Posts And Social Tornadoes: Fall or Flutter
Scenario 1 (Fall): On the negative side, take the infamous case of the Home Depot tweet in November 2013.
The corporation’s main account tweeted, “Which drummer is not like the other?” accompanied by a photo of two African-American men flanking a man wearing a gorilla suit.
As expected, the tweet was met with much public outrage. The company had to quickly react to initiate damage control. Home Depot apologized and fired the responsible social media agency as well as the employee who authorized the post.
This highlights the power of social media and a company’s associated fragility. Putting one foot wrong can lead to a massive plummet of reputation that can take effort and time to revive.
Scenario 2 (Flutter): On the positive side, take a recent page out of SAP’s attempt to change the company’s perception via social media. Though traditionally seen as an enterprise resource-planning (ERP) provider, SAP additionally has a whole host of innovative products.

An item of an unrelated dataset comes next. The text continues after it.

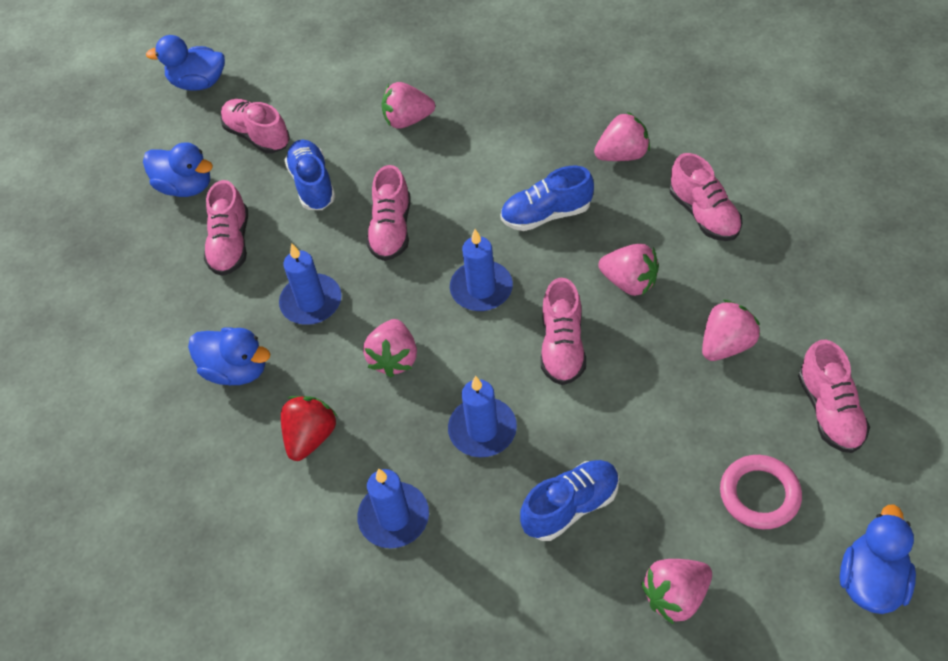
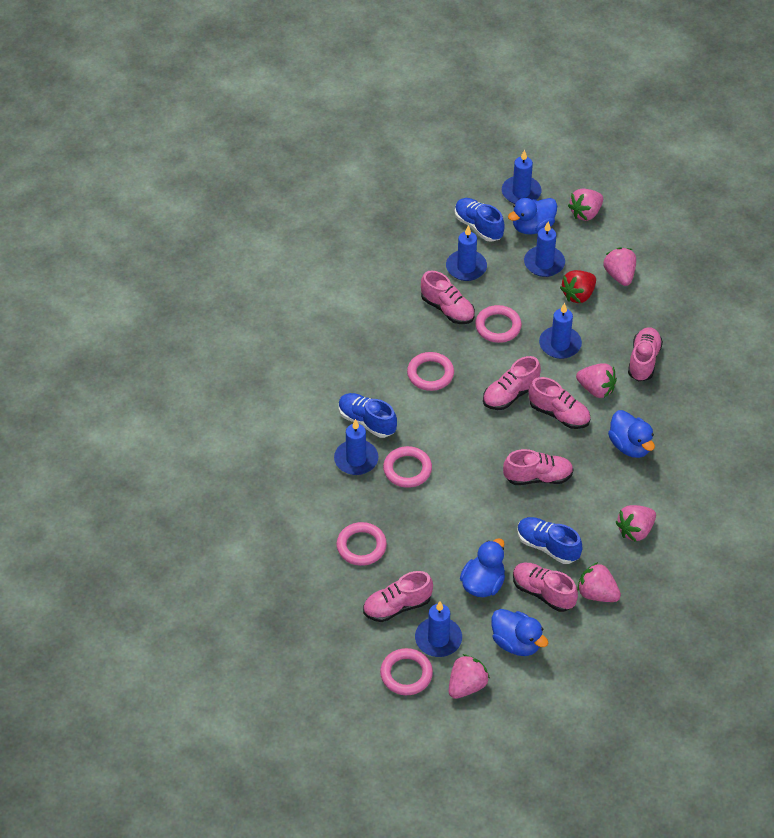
blue candle: 4 -> 6
pink ring: 1 -> 5
pink shoe: 6 -> 7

Through a 10-week social campaign that was launched in 2013- Hashtag #betterrunworld
SAP was positioned as a business innovation partner and generated the following results:
• 11.1 million impressions on Twitter
• 2.1 million impressions on Facebook
• An increase of 42,995 followers on Twitter
• 30,000 visits to the campaign landing page
It all started with listening to the audience, drawing a heat map, and then laying out a social media strategy.
Doing small things in social channels can lead to accelerated growth further down the chain. For a product or service to morph into one you talk about tomorrow, it is key to reach out and engage in a conversation with the relevant communities.
It’s all about being active where the influencers and early adopters are, answering questions in real-time, requesting feedback, and be willing to reinvent and reposition the product.
On a global front, social media is playing an increasing role in shaping events. For example, in politics and social movements, a small group of passionate people can influence others that are slightly more reticent; still others take notice and also join in.
Definitely there is a butterfly effect attributed to social media, a power to influence and shape events, to snowball, if used effectively.
Ask: Can you cite any examples of the “Butterfly Effect” of Social Media?